The next worksheet that we did was Unit 4 Worksheet 3.  This worksheet was mainly about finding the ratios for each compound based on weight.  We did this to learn about how the ratios compare and bow to compare them.  We also learned how to figure out the simplest form of each compound by using the ratios and math.  An example of this is shown here.  By doing this we also learned how to write out the formula for each compound mixture we made.  The ratios and how the ratios are used, all ties back the the Law of Definite Proportions.

That is mainly how all of the ideas we went over this week are related.  

To help us understand this topic as a class, Dr. J had us whiteboard out some of our answers and review them as a class and discuss them.  An example of what a whiteboard looks like is here. 

This is how a standard whiteboard would look and then we would talk about them. 

     

     This week I feel like I understood most of the material being taught and I don't feel very insecure about anything in particular.     I just need to review before the test and I should do well.   

     The main ideas we learned about this week in class had to do with pure elements, mixtures, and compounds, and the difference between them.  We learned the difference between atoms and molecules.  We also learned how to find the equation for water using a special devices.  We did an experiment using sugar, water, and ethanol.
     To learn what pure elements, mixtures, and compounds look like we did a worksheet in class called, Chemistry - Unit 4 Worksheet 1.  This worksheet had us separate and decide which groups were either mixtures or pure substances, and compounds or only elements.  We also had to decide which method of separation would work best for certain mixtures.  We then went over our answers in class to check and ask any questions if we had any.  We also worked on a packet called Classification of Matter.  This packet mainly focused atoms, particles and molecules.  We had to work as a group to come up with our own definition of the word "particle" and describe how a particle can be both a molecule and a single atom.  This packet also helped us to review certain aspects of atoms, like what holds them together and how to properly code an atom or molecule.  We also deciphered which chemical formulas were elements, compounds, and mixtures, similar to what we did in the previous worksheet.  The packet also went over chemical methods of separation and physical methods of separation.  After we finished the worksheet, each table white boarded out a problem and we checked our answers and asked questions if we had any.
     We did an experiment to find out how the equation for water was discovered.  This model was very interesting and I enjoyed seeing it in person because it helped me to visually see what happens, rather than reading and watching videos about it.
     As a class, we performed or witnessed, an experiment that involved dissolving a sugar cube in water and ethanol.  This experiment was to show how the chemical reaction between certain substances is different and also how they're density difference many have influenced the rate at which the sugar cube dissolved.  Then as table groups we drew out what we believed the particles of sugar, water, and ethanol looked like at a microscopic level.  We then went around and left comments on each tables board, leaving constructive criticism to help make their boards better next time.

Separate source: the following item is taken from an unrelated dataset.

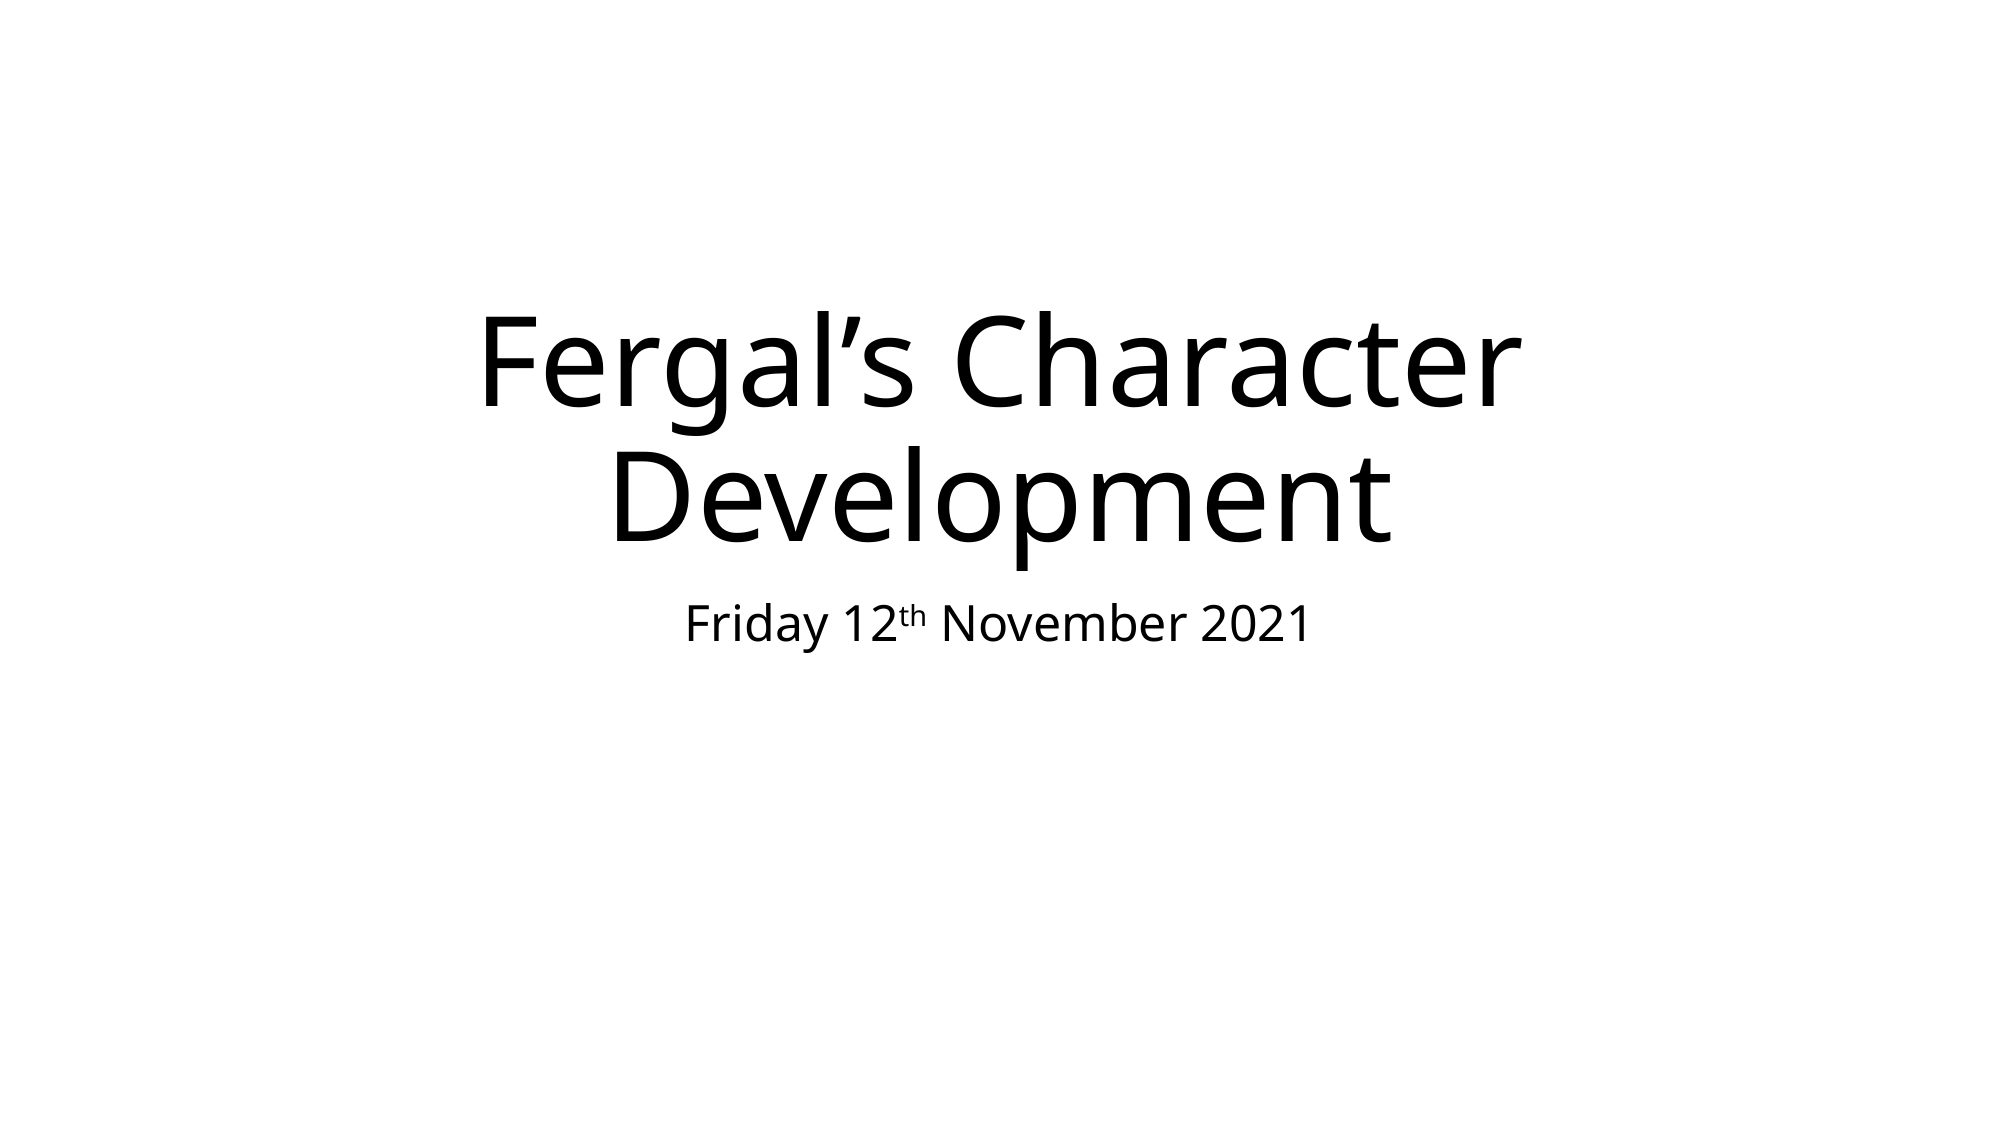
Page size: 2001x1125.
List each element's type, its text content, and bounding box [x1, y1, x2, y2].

title Fergal’s Character Development [249, 184, 1750, 576]
subtitle Friday 12th November 2021 [249, 590, 1750, 863]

       All of these activities relate because we started off with review which was then built upon to be demonstrated in real life situations, such as the dissolving sugar and witnessing how the equation for water is shown to be true.  However even in doing these worksheets and experiments/demonstrations, I still need to work on the difference between and molecule and a compound.  I get the two confused often because they contain atoms that are chemically bonded.  That is the main area I need to work on from this week, however besides that I feel that I have retained all information I have received this week.   Once I get that concept down, I will be great.